After decades of mistrust and failure to communicate with each other, Maumelle Water Management and the Maumelle City Council appear to have settled on a new way of satisfying the concerns of both organizations.
The biggest rub for years that seemed to flare up every ten years or so was the fact that Maumelle Water Management through its parent organization Maumelle Suburban Improvement District #100 chose its own board members.
Alderman have complained that the board was self-perpetuating because it selects its own replacement if a member resigns or dies in office.
Two years ago MWM gave the city two liaison slots on the board that were non-voting. Under the new organization, those two positions will be nominated by the city and chosen by MWM board members.
Alderman who attended a Feb. 26 meeting said they were pleased with the compromise.
Mary Peyton, who has led the way to appease city concerns said the plans are for MWM to disband and transfer assets and obligations to a new Maumelle Water Authority created under state laws designed for allowing and encouraging water groups.
The new organization would float roughly $22.3 million in 30-year bonds to pay off the improvement district so it can go out of existence and also provide some much needed money for infrastructure.
Attorneys have worked out a plan for the transition to be transparent to Maumelle residents.
The boundaries for the new organization would be Maumelle city limits and the planning boundaries that go out into nearby neighborhoods.
While details are yet to be completely worked out, under its new structure MWM would lose its taxing authority it currently has as an improvement district. But the new organization could raise money through rate adjustments although the current slate of commissioners said that would be a last resort.
Documents outlining the proposed bond issuance indicate the current debt for MWM is $17.6 million.
A portion of the $21 million in new bonds, $5 million would be set aside for construction projects.
In years past the quality of water has been an issue but manager Barry Heller said the transition MWM made two years back in how it softens the well water will eventually correct the lime buildup. However he noted it takes years for those deposits to work their way out of the water lines. Occasionally the deposits will work lose and produce dark colored water.
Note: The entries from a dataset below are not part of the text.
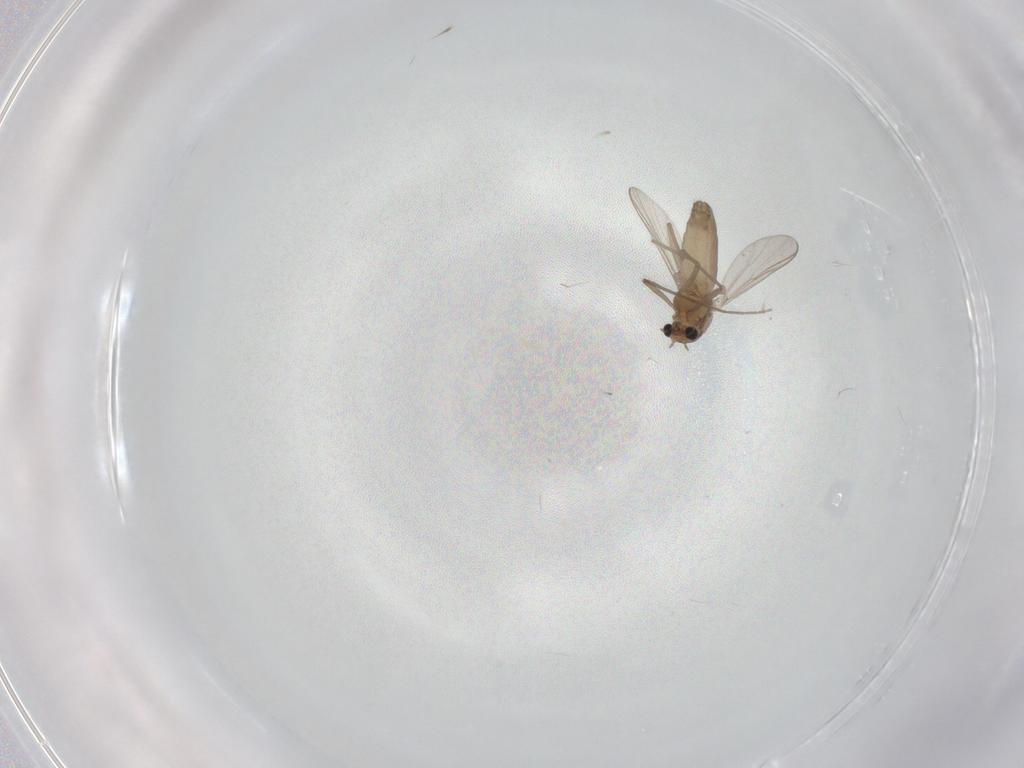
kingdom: Animalia
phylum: Arthropoda
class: Insecta
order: Diptera
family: Chironomidae
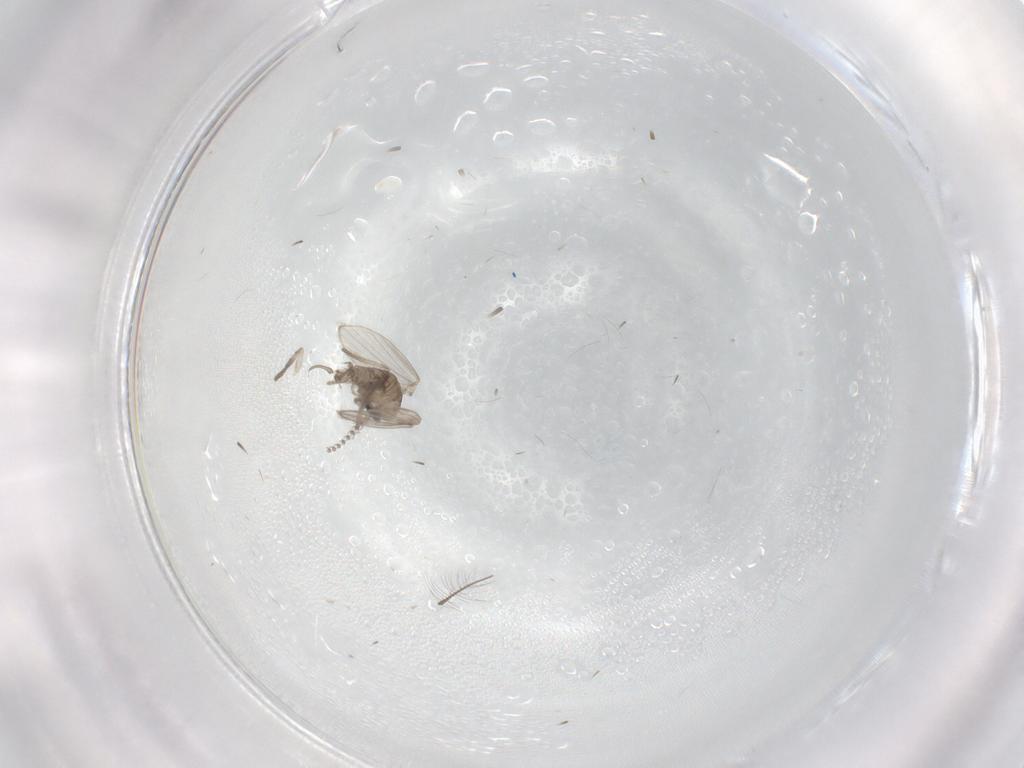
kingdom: Animalia
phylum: Arthropoda
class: Insecta
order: Diptera
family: Psychodidae
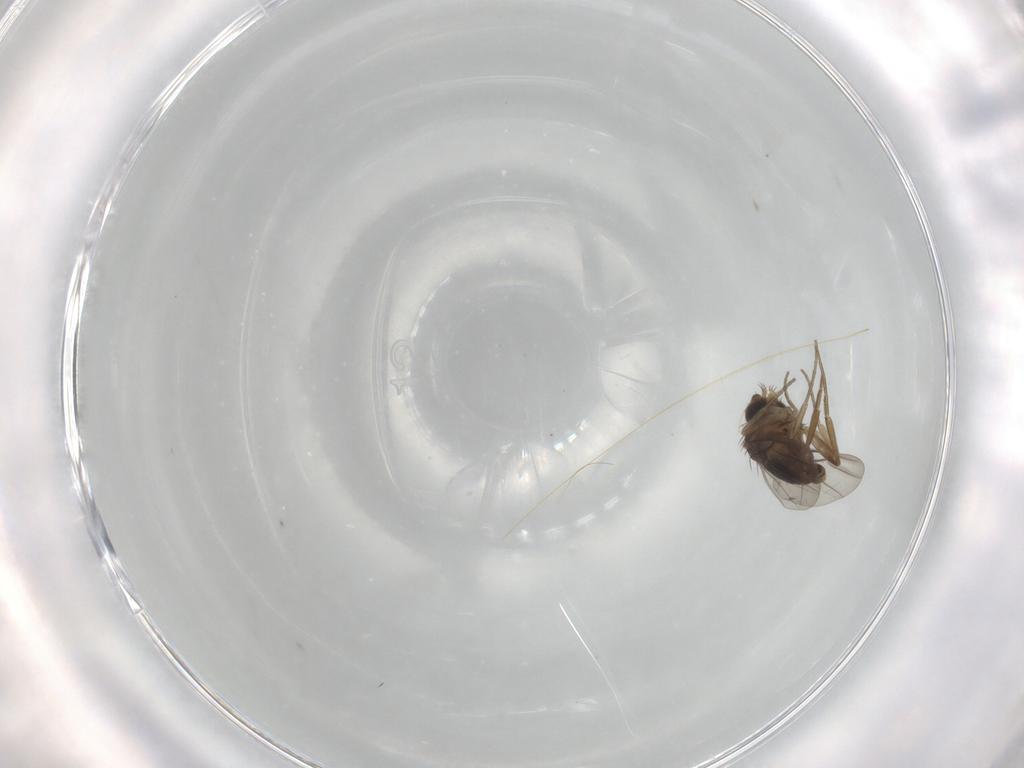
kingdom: Animalia
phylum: Arthropoda
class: Insecta
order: Diptera
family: Phoridae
But last time voices were raised and feelings hurt was when a well failed, a long summer drought and a special storm of extenuating circumstances resulted in a shortage of water and residents were restricted in when they could water their yard.
To many Maumelle residents, “You can’t water your lawn,” were fighting words and they let their elected officials know all about it.
Heller said the organization approached Central Arkansas Water and CAW would require the construction of a multi-million dollar water line just to get their water to Maumelle and they would require an update in the current system lines.
MWM attorney Stuart Hankins said he’d worked very hard to work out the details for a shift that basically would be transparent to its members.
He also said he intention was for the new organization to serve the same boundaries as MWM does.
A formal purchase agreement would be required, Hankins said, although “its virtually an agreement between ourselves.”